Levi Strauss & Co. has long been committed to identifying and removing potentially harmful chemical formulations from our supply chain.
In 2000, we were one of the first companies to issue a Restricted Substances List. In 2012, we joined the Joint Roadmap Toward Zero Discharge of Hazardous Chemicals, which we pledged to reach zero discharge of hazardous chemicals by 2020 (the Roadmap is overseen by the ZDHC Foundation). Then, in 2013, we launched our Screened Chemistry program, which sought to understand the potential human and environmental impact of chemicals before they enter the supply chain, and to find alternatives for anything deemed unsafe.
And now we are converging with other apparel brands – including Nike, H&M and C&A – to adopt a single standard for chemical management closely resembling the Screened Chemistry program we pioneered. We’re coming together with the ZDHC Foundation, who will oversee the effort, to create a holistic approach to tackling issues of hazardous chemicals and driving innovation in the apparel industry.
From the outset of our Screened Chemistry program, we knew that a collaborative effort would generate a greater impact than any one company could. That’s why we shared our approach publicly in 2016, and a year later convened the business community to further encourage adoption and understanding. It served as an impetus for others like Gap Inc., which is currently piloting its own version of the program.

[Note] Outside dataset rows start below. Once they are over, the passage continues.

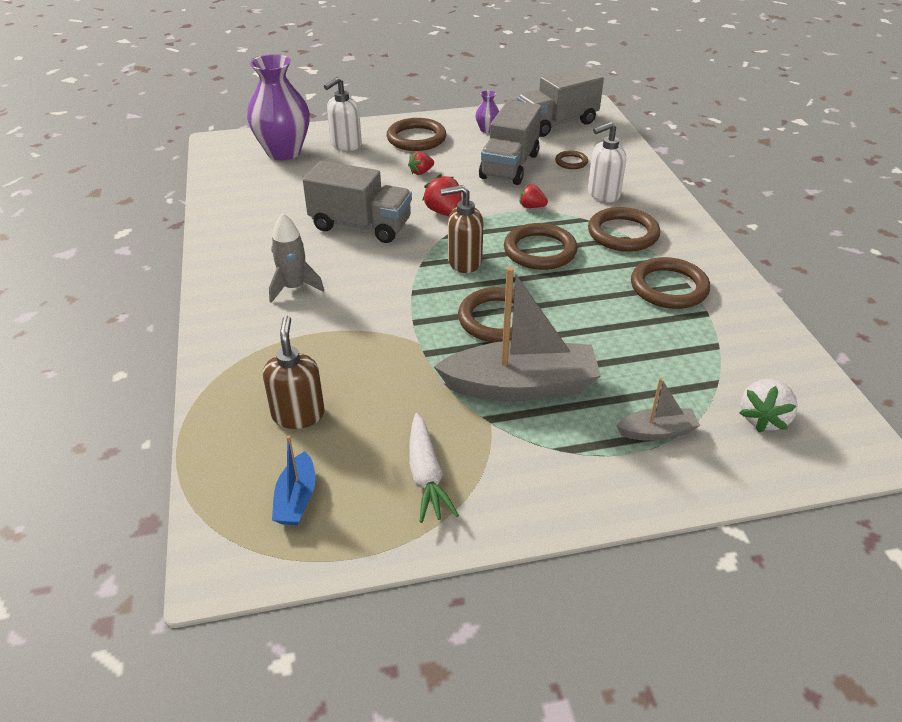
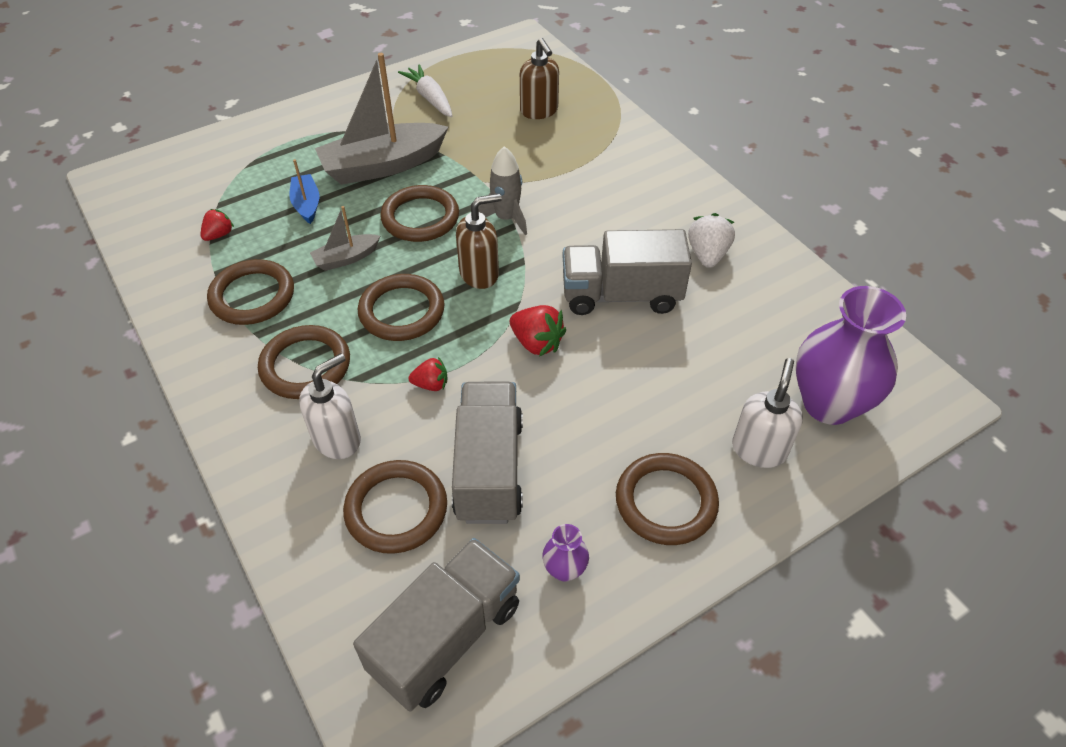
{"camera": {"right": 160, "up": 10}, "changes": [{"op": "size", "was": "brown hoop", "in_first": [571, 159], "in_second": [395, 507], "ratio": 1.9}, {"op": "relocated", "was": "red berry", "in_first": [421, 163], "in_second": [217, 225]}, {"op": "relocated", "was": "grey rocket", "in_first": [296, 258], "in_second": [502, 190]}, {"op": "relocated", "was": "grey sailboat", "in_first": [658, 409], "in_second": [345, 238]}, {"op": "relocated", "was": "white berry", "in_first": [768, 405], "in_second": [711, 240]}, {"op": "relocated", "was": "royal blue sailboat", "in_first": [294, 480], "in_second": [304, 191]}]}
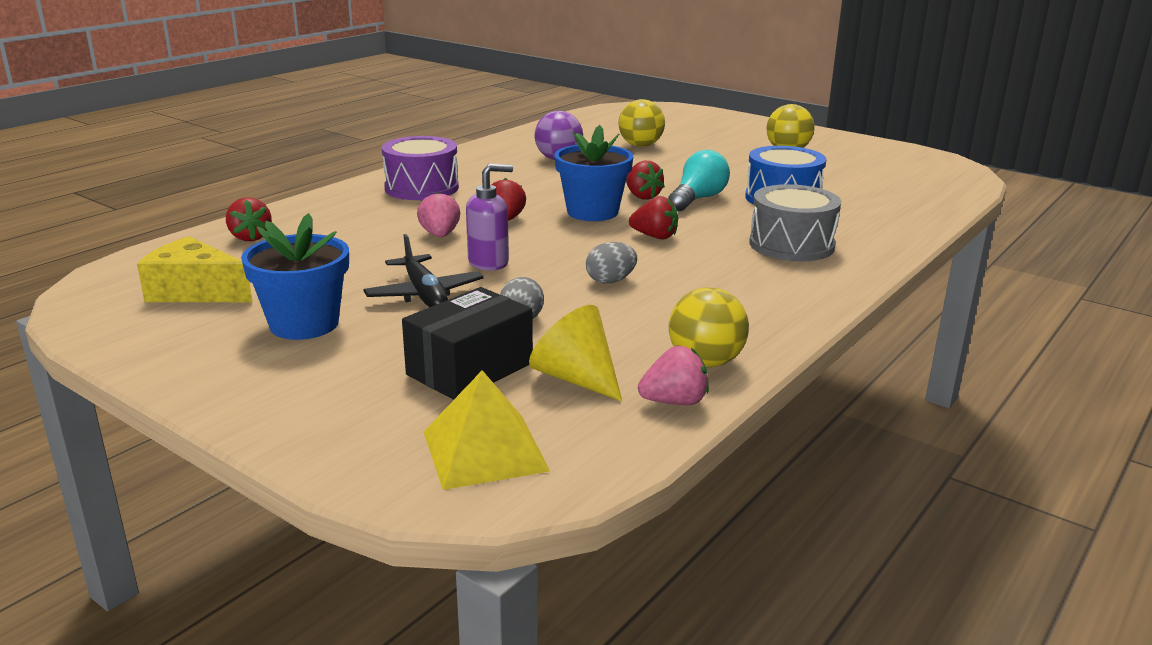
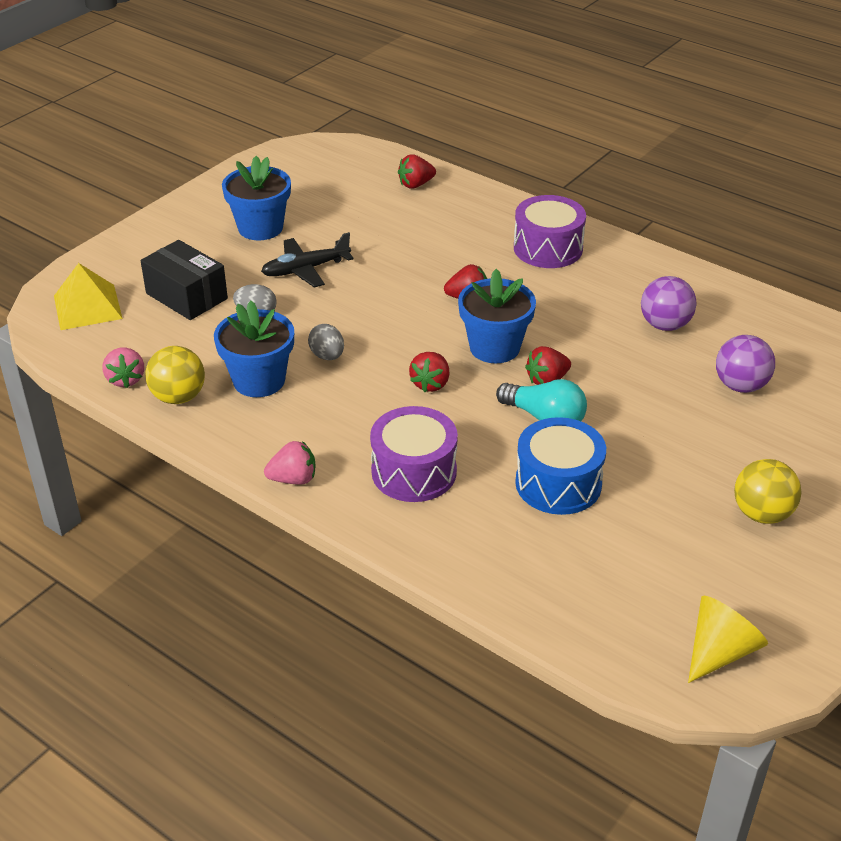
{"camera": {"right": 90, "up": 15}, "changes": [{"op": "colour", "was": "golden ball", "now": "violet ball", "in_first": [641, 123], "in_second": [745, 364]}, {"op": "missing", "was": "violet soap pump", "in_first": [489, 217]}, {"op": "colour", "was": "grey drum", "now": "violet drum", "in_first": [795, 222], "in_second": [414, 454]}, {"op": "relocated", "was": "rosy berry", "in_first": [438, 214], "in_second": [289, 463]}, {"op": "missing", "was": "golden piece of cheese", "in_first": [194, 269]}, {"op": "relocated", "was": "golden cone", "in_first": [575, 353], "in_second": [728, 639]}, {"op": "appeared", "now": "royal blue flower pot", "in_second": [254, 349]}]}
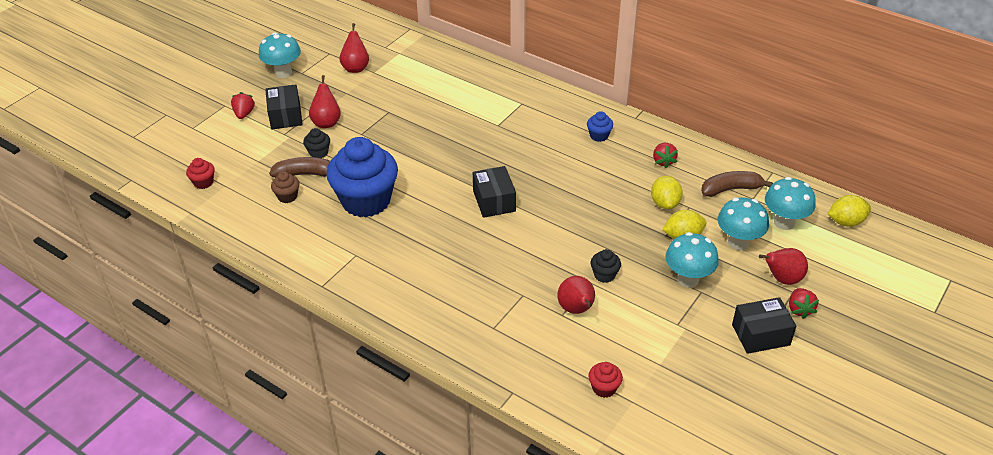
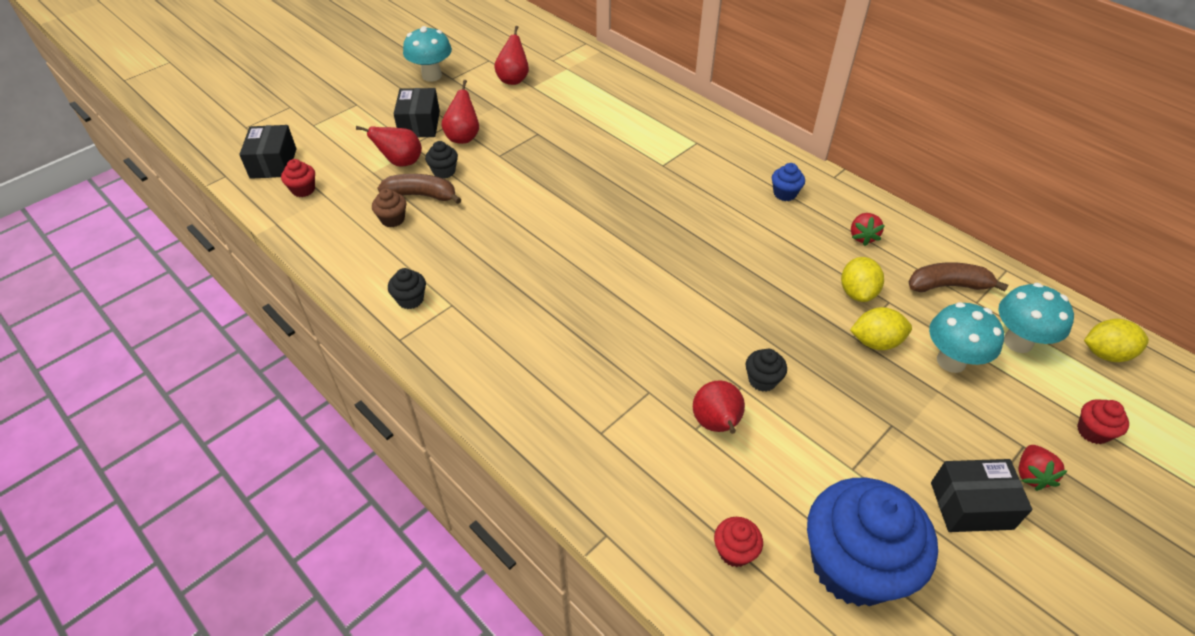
{"camera": {"right": 10, "up": 5}, "changes": [{"op": "missing", "was": "red berry", "in_first": [243, 105]}, {"op": "relocated", "was": "royal blue muffin", "in_first": [362, 177], "in_second": [872, 542]}, {"op": "relocated", "was": "ebony box", "in_first": [494, 192], "in_second": [267, 152]}, {"op": "missing", "was": "turquoise fungus", "in_first": [692, 260]}, {"op": "relocated", "was": "red pear", "in_first": [783, 266], "in_second": [389, 146]}, {"op": "appeared", "now": "ebony muffin", "in_second": [407, 288]}, {"op": "appeared", "now": "red muffin", "in_second": [1103, 421]}]}
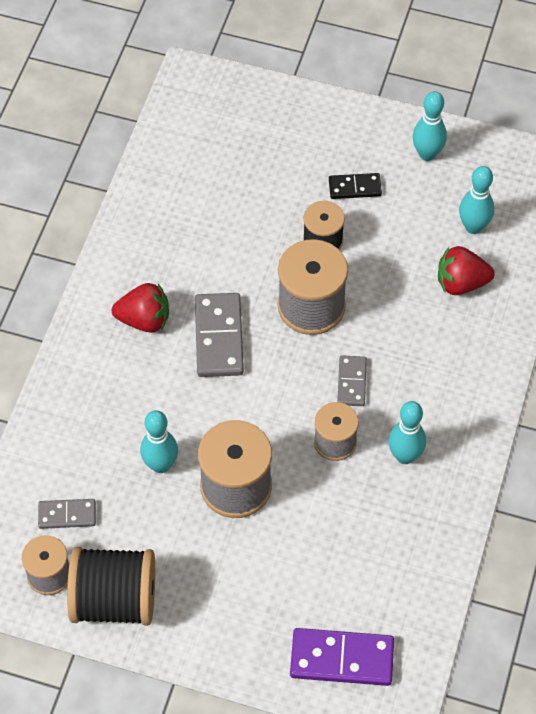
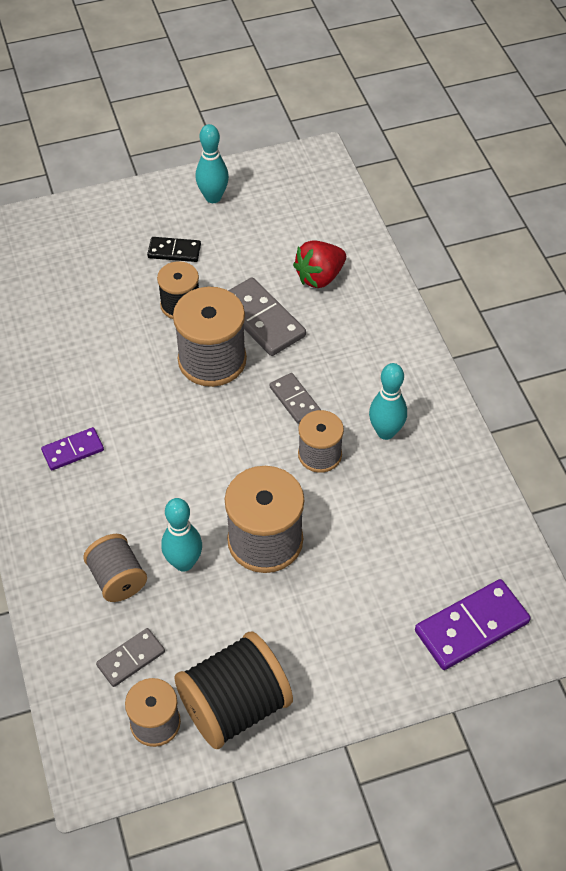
{"camera": {"right": -35, "up": -5}, "changes": [{"op": "missing", "was": "turquoise tenpin", "in_first": [476, 200]}, {"op": "spun", "was": "ebony domino piece", "in_first": [355, 186], "in_second": [174, 249], "clockwise": 45}, {"op": "exchanged", "was": "red berry", "now": "violet domino piece", "in_first": [140, 308], "in_second": [72, 448]}, {"op": "relocated", "was": "grey domino piece", "in_first": [219, 335], "in_second": [267, 316]}, {"op": "appeared", "now": "grey reel of thread", "in_second": [115, 568]}]}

And last year, LS&Co. was named to Fortune magazine’s “Change the World” list for the second year in a row — this time for our pioneering efforts around our Screened Chemistry program.
“This is something we’ve been working towards for many years,” said Bart Sights, vice president of technical innovation. “An industry-wide effort is needed to drive change and to reduce the overall environmental impact not only of our companies, but our entire industry.”